[[ MATERIAL PROVIDED, beginning ]]

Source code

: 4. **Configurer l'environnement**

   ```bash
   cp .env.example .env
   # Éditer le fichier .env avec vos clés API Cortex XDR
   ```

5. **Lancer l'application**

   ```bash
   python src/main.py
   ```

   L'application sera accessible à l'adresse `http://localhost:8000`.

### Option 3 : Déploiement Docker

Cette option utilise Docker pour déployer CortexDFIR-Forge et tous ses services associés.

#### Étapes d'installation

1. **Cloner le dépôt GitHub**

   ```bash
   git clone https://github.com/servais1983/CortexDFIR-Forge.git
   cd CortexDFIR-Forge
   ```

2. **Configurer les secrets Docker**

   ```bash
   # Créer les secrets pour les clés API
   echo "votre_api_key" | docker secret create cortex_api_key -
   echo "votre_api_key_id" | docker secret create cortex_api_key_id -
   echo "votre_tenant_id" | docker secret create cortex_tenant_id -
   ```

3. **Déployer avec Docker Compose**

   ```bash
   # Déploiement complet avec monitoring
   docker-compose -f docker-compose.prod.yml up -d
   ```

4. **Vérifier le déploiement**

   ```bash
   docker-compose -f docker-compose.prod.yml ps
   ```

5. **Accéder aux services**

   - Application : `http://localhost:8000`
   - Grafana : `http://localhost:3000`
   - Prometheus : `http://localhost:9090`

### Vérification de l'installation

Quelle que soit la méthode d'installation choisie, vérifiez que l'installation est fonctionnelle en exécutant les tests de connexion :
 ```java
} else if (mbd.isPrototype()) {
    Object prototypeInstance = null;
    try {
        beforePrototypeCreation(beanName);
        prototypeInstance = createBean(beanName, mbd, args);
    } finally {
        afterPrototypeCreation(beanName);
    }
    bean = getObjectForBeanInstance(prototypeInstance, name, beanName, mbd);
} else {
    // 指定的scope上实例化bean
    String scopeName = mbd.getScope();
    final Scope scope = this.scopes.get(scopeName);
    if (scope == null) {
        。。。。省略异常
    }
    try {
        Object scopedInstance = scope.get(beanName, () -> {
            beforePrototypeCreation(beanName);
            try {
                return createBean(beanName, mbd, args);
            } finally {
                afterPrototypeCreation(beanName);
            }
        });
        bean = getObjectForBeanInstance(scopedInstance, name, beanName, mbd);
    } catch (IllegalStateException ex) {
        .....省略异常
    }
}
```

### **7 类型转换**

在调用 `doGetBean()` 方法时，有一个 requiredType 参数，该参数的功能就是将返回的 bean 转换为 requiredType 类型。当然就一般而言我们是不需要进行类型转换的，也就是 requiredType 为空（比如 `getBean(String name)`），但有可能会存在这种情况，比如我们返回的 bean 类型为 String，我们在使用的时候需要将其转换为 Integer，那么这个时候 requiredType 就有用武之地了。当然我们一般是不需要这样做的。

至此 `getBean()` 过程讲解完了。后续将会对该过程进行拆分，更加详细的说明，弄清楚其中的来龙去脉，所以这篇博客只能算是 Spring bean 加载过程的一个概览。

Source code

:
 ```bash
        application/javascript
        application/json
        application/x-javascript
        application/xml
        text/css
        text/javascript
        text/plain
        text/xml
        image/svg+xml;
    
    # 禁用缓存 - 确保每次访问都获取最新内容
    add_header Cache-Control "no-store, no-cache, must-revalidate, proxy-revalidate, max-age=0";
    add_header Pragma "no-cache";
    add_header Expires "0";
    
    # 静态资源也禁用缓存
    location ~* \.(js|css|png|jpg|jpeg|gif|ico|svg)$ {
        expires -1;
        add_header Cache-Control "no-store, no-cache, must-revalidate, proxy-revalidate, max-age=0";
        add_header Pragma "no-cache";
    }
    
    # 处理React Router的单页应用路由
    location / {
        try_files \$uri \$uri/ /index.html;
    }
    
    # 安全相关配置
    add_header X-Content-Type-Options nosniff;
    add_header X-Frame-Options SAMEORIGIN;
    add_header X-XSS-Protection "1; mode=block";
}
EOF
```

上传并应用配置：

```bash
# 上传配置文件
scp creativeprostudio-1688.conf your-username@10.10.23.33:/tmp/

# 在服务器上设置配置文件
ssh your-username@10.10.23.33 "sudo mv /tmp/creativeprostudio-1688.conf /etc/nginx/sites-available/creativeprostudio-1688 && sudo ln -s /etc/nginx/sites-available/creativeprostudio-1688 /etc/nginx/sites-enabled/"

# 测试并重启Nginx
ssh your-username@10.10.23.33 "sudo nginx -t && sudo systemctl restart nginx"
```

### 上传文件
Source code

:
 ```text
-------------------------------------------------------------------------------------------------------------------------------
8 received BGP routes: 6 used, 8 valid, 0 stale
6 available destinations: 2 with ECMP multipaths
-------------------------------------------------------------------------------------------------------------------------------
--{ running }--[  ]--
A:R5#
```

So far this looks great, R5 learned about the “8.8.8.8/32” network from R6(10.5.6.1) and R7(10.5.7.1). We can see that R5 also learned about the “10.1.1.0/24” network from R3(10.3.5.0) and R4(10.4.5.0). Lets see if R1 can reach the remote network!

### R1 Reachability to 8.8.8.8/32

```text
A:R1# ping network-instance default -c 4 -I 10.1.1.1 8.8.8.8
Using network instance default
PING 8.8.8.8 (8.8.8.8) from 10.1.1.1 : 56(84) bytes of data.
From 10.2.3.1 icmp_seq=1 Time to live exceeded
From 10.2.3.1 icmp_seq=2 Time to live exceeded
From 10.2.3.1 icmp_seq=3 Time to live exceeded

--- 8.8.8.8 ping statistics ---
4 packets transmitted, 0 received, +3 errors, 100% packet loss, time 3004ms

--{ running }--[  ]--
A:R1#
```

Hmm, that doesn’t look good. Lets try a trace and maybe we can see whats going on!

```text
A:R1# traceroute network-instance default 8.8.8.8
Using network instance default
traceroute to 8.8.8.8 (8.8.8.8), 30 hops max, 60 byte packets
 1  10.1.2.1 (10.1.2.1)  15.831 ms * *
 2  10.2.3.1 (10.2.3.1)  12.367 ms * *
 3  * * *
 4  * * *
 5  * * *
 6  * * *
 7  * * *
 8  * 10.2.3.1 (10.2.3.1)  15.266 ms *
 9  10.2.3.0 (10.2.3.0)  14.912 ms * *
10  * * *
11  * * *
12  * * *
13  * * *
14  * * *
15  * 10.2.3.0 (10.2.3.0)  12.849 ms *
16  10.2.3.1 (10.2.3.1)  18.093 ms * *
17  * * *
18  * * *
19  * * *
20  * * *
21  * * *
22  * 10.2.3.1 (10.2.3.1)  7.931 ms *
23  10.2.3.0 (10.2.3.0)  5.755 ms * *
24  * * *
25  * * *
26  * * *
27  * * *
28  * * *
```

[[ MATERIAL PROVIDED, end ]]

§ **EXERCISE DETAILS**
The listing above must be transcribed exactly, line by line.

§ **ANSWER SECTION**
Source code

: 4. **Configurer l'environnement**

   ```bash
   cp .env.example .env
   # Éditer le fichier .env avec vos clés API Cortex XDR
   ```

5. **Lancer l'application**

   ```bash
   python src/main.py
   ```

   L'application sera accessible à l'adresse `http://localhost:8000`.

### Option 3 : Déploiement Docker

Cette option utilise Docker pour déployer CortexDFIR-Forge et tous ses services associés.

#### Étapes d'installation

1. **Cloner le dépôt GitHub**

   ```bash
   git clone https://github.com/servais1983/CortexDFIR-Forge.git
   cd CortexDFIR-Forge
   ```

2. **Configurer les secrets Docker**

   ```bash
   # Créer les secrets pour les clés API
   echo "votre_api_key" | docker secret create cortex_api_key -
   echo "votre_api_key_id" | docker secret create cortex_api_key_id -
   echo "votre_tenant_id" | docker secret create cortex_tenant_id -
   ```

3. **Déployer avec Docker Compose**

   ```bash
   # Déploiement complet avec monitoring
   docker-compose -f docker-compose.prod.yml up -d
   ```

4. **Vérifier le déploiement**

   ```bash
   docker-compose -f docker-compose.prod.yml ps
   ```

5. **Accéder aux services**

   - Application : `http://localhost:8000`
   - Grafana : `http://localhost:3000`
   - Prometheus : `http://localhost:9090`

### Vérification de l'installation

Quelle que soit la méthode d'installation choisie, vérifiez que l'installation est fonctionnelle en exécutant les tests de connexion :
 ```java
} else if (mbd.isPrototype()) {
    Object prototypeInstance = null;
    try {
        beforePrototypeCreation(beanName);
        prototypeInstance = createBean(beanName, mbd, args);
    } finally {
        afterPrototypeCreation(beanName);
    }
    bean = getObjectForBeanInstance(prototypeInstance, name, beanName, mbd);
} else {
    // 指定的scope上实例化bean
    String scopeName = mbd.getScope();
    final Scope scope = this.scopes.get(scopeName);
    if (scope == null) {
        。。。。省略异常
    }
    try {
        Object scopedInstance = scope.get(beanName, () -> {
            beforePrototypeCreation(beanName);
            try {
                return createBean(beanName, mbd, args);
            } finally {
                afterPrototypeCreation(beanName);
            }
        });
        bean = getObjectForBeanInstance(scopedInstance, name, beanName, mbd);
    } catch (IllegalStateException ex) {
        .....省略异常
    }
}
```

### **7 类型转换**

在调用 `doGetBean()` 方法时，有一个 requiredType 参数，该参数的功能就是将返回的 bean 转换为 requiredType 类型。当然就一般而言我们是不需要进行类型转换的，也就是 requiredType 为空（比如 `getBean(String name)`），但有可能会存在这种情况，比如我们返回的 bean 类型为 String，我们在使用的时候需要将其转换为 Integer，那么这个时候 requiredType 就有用武之地了。当然我们一般是不需要这样做的。

至此 `getBean()` 过程讲解完了。后续将会对该过程进行拆分，更加详细的说明，弄清楚其中的来龙去脉，所以这篇博客只能算是 Spring bean 加载过程的一个概览。

Source code

:
 ```bash
        application/javascript
        application/json
        application/x-javascript
        application/xml
        text/css
        text/javascript
        text/plain
        text/xml
        image/svg+xml;
    
    # 禁用缓存 - 确保每次访问都获取最新内容
    add_header Cache-Control "no-store, no-cache, must-revalidate, proxy-revalidate, max-age=0";
    add_header Pragma "no-cache";
    add_header Expires "0";
    
    # 静态资源也禁用缓存
    location ~* \.(js|css|png|jpg|jpeg|gif|ico|svg)$ {
        expires -1;
        add_header Cache-Control "no-store, no-cache, must-revalidate, proxy-revalidate, max-age=0";
        add_header Pragma "no-cache";
    }
    
    # 处理React Router的单页应用路由
    location / {
        try_files \$uri \$uri/ /index.html;
    }
    
    # 安全相关配置
    add_header X-Content-Type-Options nosniff;
    add_header X-Frame-Options SAMEORIGIN;
    add_header X-XSS-Protection "1; mode=block";
}
EOF
```

上传并应用配置：

```bash
# 上传配置文件
scp creativeprostudio-1688.conf your-username@10.10.23.33:/tmp/

# 在服务器上设置配置文件
ssh your-username@10.10.23.33 "sudo mv /tmp/creativeprostudio-1688.conf /etc/nginx/sites-available/creativeprostudio-1688 && sudo ln -s /etc/nginx/sites-available/creativeprostudio-1688 /etc/nginx/sites-enabled/"

# 测试并重启Nginx
ssh your-username@10.10.23.33 "sudo nginx -t && sudo systemctl restart nginx"
```

### 上传文件
Source code

:
 ```text
-------------------------------------------------------------------------------------------------------------------------------
8 received BGP routes: 6 used, 8 valid, 0 stale
6 available destinations: 2 with ECMP multipaths
-------------------------------------------------------------------------------------------------------------------------------
--{ running }--[  ]--
A:R5#
```

So far this looks great, R5 learned about the “8.8.8.8/32” network from R6(10.5.6.1) and R7(10.5.7.1). We can see that R5 also learned about the “10.1.1.0/24” network from R3(10.3.5.0) and R4(10.4.5.0). Lets see if R1 can reach the remote network!

### R1 Reachability to 8.8.8.8/32

```text
A:R1# ping network-instance default -c 4 -I 10.1.1.1 8.8.8.8
Using network instance default
PING 8.8.8.8 (8.8.8.8) from 10.1.1.1 : 56(84) bytes of data.
From 10.2.3.1 icmp_seq=1 Time to live exceeded
From 10.2.3.1 icmp_seq=2 Time to live exceeded
From 10.2.3.1 icmp_seq=3 Time to live exceeded

--- 8.8.8.8 ping statistics ---
4 packets transmitted, 0 received, +3 errors, 100% packet loss, time 3004ms

--{ running }--[  ]--
A:R1#
```

Hmm, that doesn’t look good. Lets try a trace and maybe we can see whats going on!

```text
A:R1# traceroute network-instance default 8.8.8.8
Using network instance default
traceroute to 8.8.8.8 (8.8.8.8), 30 hops max, 60 byte packets
 1  10.1.2.1 (10.1.2.1)  15.831 ms * *
 2  10.2.3.1 (10.2.3.1)  12.367 ms * *
 3  * * *
 4  * * *
 5  * * *
 6  * * *
 7  * * *
 8  * 10.2.3.1 (10.2.3.1)  15.266 ms *
 9  10.2.3.0 (10.2.3.0)  14.912 ms * *
10  * * *
11  * * *
12  * * *
13  * * *
14  * * *
15  * 10.2.3.0 (10.2.3.0)  12.849 ms *
16  10.2.3.1 (10.2.3.1)  18.093 ms * *
17  * * *
18  * * *
19  * * *
20  * * *
21  * * *
22  * 10.2.3.1 (10.2.3.1)  7.931 ms *
23  10.2.3.0 (10.2.3.0)  5.755 ms * *
24  * * *
25  * * *
26  * * *
27  * * *
28  * * *
```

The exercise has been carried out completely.